I am learning spark, and when I tested repartition() function in pyspark shell with the following expression, I observed a very strange result: all elements fall into the same partition after repartition() function. Here, I used glom() to learn about the partitioning within the rdd. I was expecting repartition() to shuffle the elements and randomly distribute them among partitions. This only happens when I repartition with new number of partitions <= original partitions.

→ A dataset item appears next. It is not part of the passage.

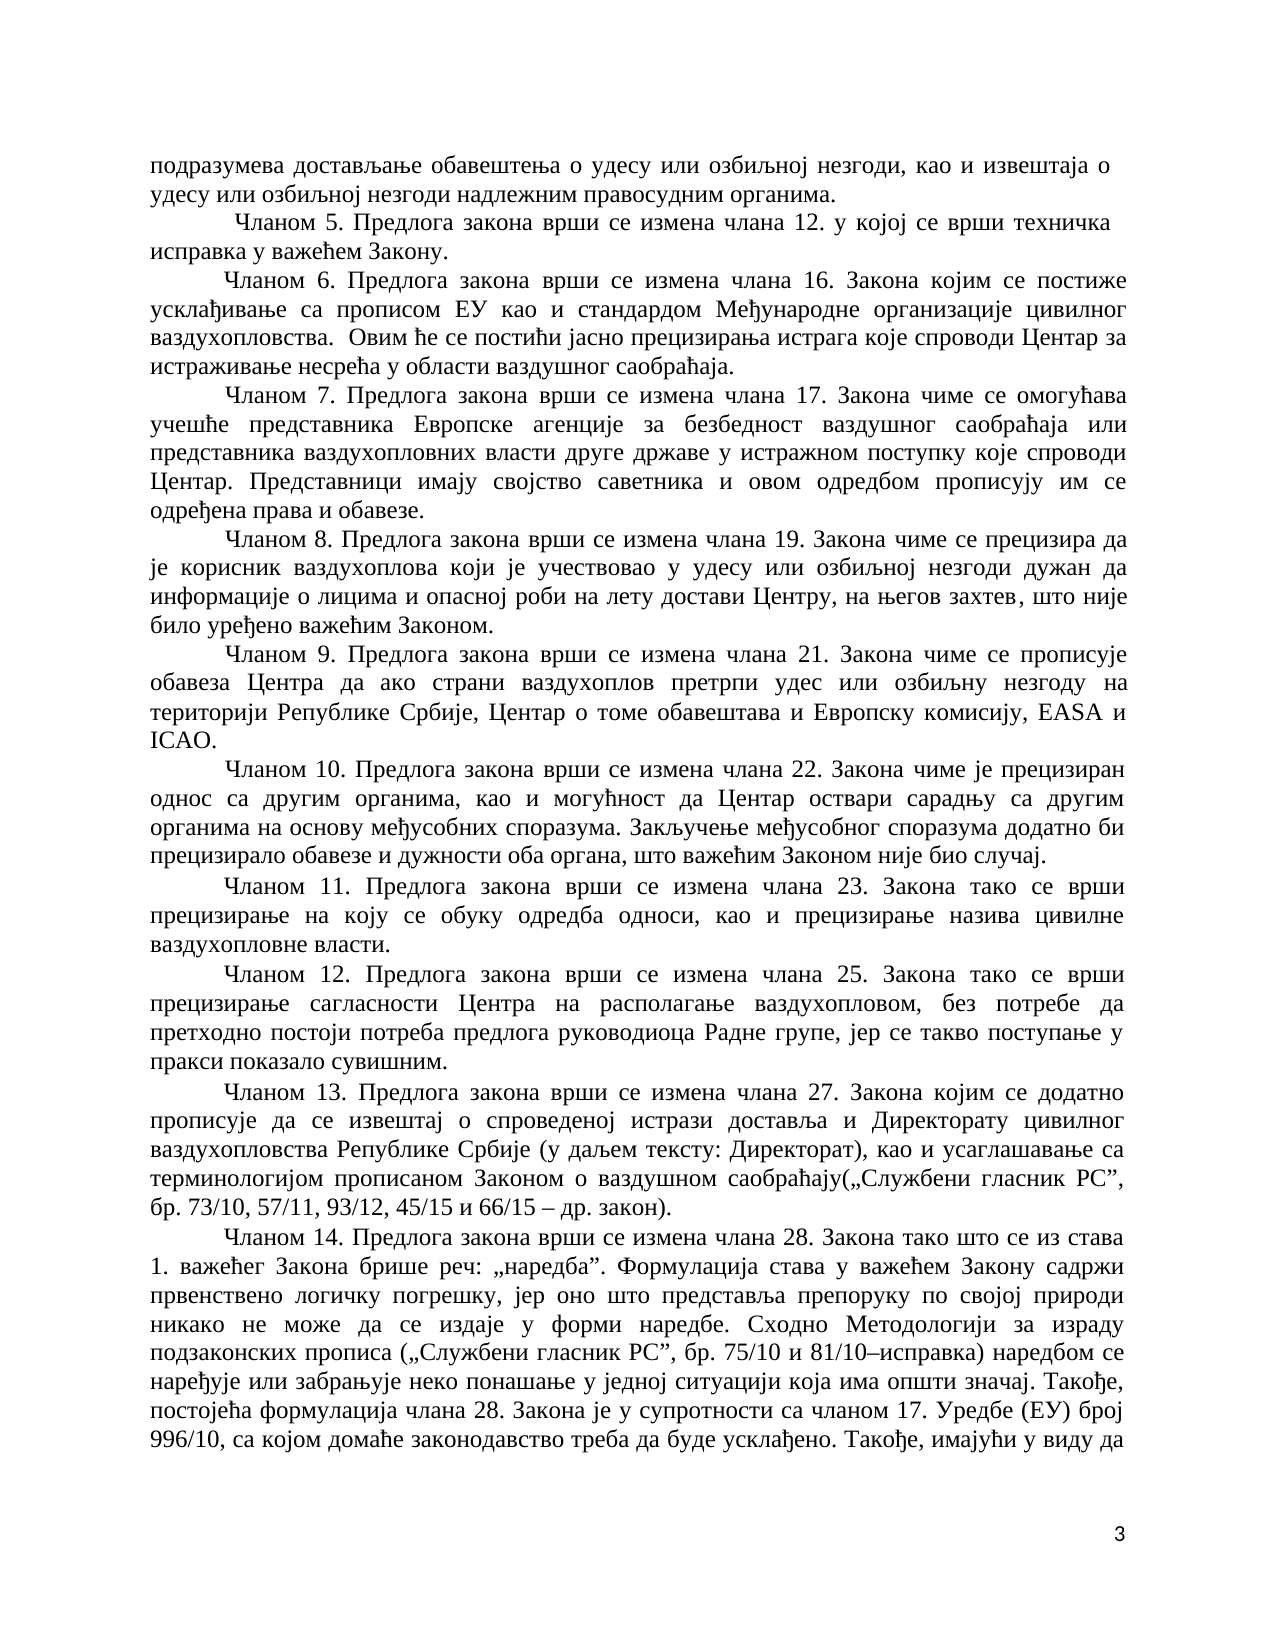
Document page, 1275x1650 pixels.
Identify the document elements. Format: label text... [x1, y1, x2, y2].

During my test, if I set new number of partitions > original partitions, there is also no shuffling observed. Am I doing anything wrong here?
In [1]: sc.parallelize(range(20), 8).glom().collect() Out[1]: [[0, 1], [2, 3], [4, 5], [6, 7, 8, 9], [10, 11], [12, 13], [14, 15], [16, 17, 18, 19]] In [2]: sc.parallelize(range(20), 8).repartition(8).glom().collect() Out[2]: [[], [], [], [], [], [], [2, 3, 6, 7, 8, 9, 14, 15, 16, 17, 18, 19, 0, 1, 12, 13, 4, 5, 10, 11], []] In [3]: sc.parallelize(range(20), 8).repartition(10).glom().collect() Out[3]: [[], [0, 1], [14, 15], [10, 11], [], [6, 7, 8, 9], [2, 3], [16, 17, 18, 19], [12, 13], [4, 5]] I am using spark version 2.1.1.